We actually have a very sophisticated efficiency calculator in our model within our software. It calculates on a very very short time scale what the driving conditions of the car are. Which mode you are in, whether you turning you engine on or off, and what power and torque you want to run than engine always with the optimization of efficiency in mind as well as managing trade offs for driveability and noise.

We took all of the model that’s in the two mode hybrid and we’ve basically been carving out pieces we don’t need, adding in pieces we do need for this architecture and optimizing that model for this particular vehicle. We didn’t build this from scratch, this is also software that we are using that is also on the 2-mode but we are modifying it for optimizing this architecture.

I’ve driven the 2-mode and notice you can see the switched in mode of operation without feeling it in the car.
Which is the goal, you don’t want you to feel it in the car, we don’t want the customer to know these transitions are taking place, but we need to be able to enable them for efficiency.

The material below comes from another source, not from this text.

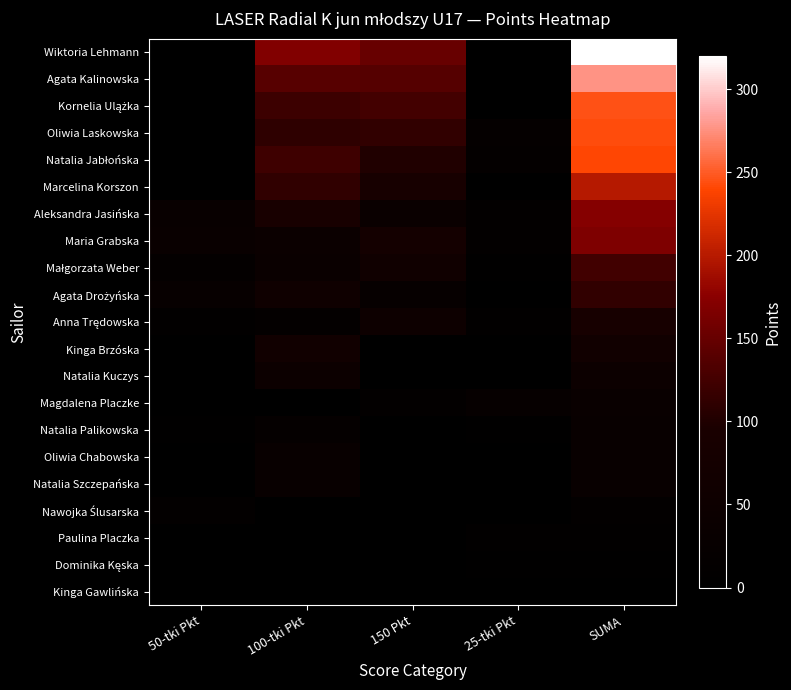

How many distinct data groups are displayed?

21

With the Volt, once you’re in CS mode you will have a few different windows of operation or just one window for the generator?
We’re optimizing the generator to have different power generating levels. But the beautiful piece of being able to decouple the engine or generator from the axle torque requirement is we can travel along and hit those power levels that we need to optimize the system for battery charging and discharging, we can maneuver across them at any rate of change we so choose.

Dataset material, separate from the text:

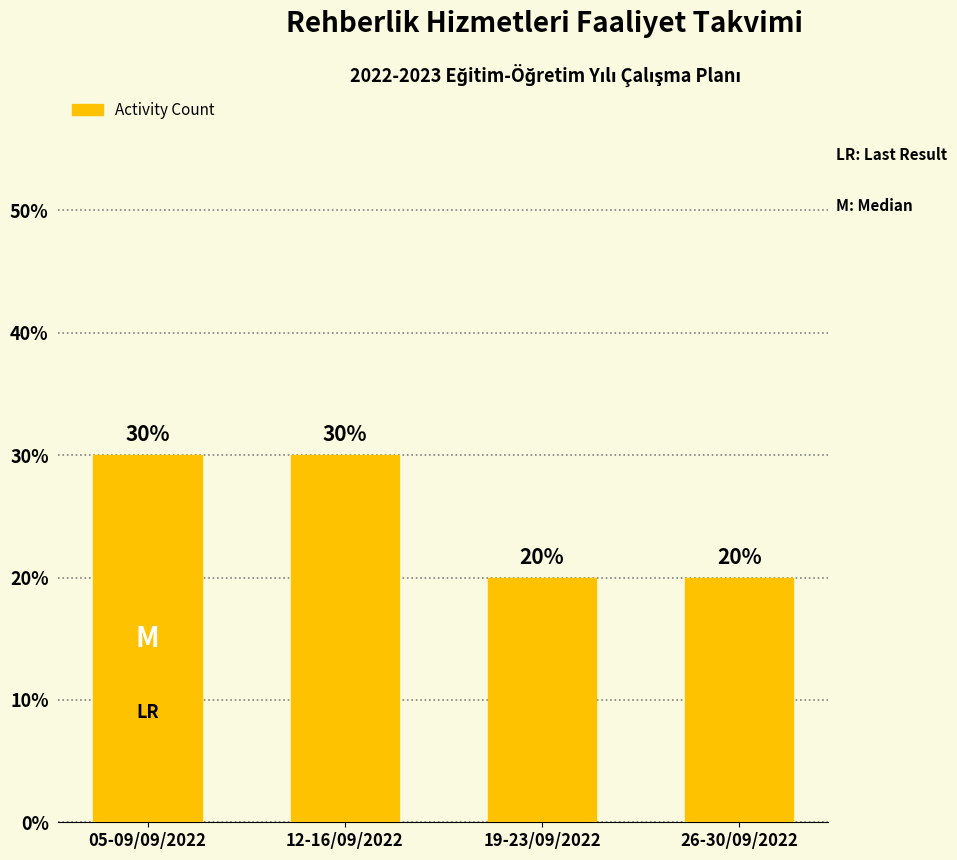

Does the chart contain any negative values?

No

So think of it as the beauty of being able to decouple the engine is we have a degree of freedom that we don’t have to follow the pedal at all. We can pick and choose the points that are most efficient, we can go between those point on the best path and the most pleasing path to the customer. Actually this is a lot of the work we are doing even on a Prius hybrid every hybrid does it to some extent but every engine is required to follow the pedal. It is much more coupled to the axle torque request than in our vehicle.

It seems to me then you should make CS mode even more efficient then in a car where the engine always has to turn the axle?
Right and it is more efficient than a conventional vehicle because they do have to have that engine coupled. Again were optimizing some of those efficiency point puts we are really doing is focusing on the optimization of the EV. There are trade offs because we absolutely consider this product an EV by nature.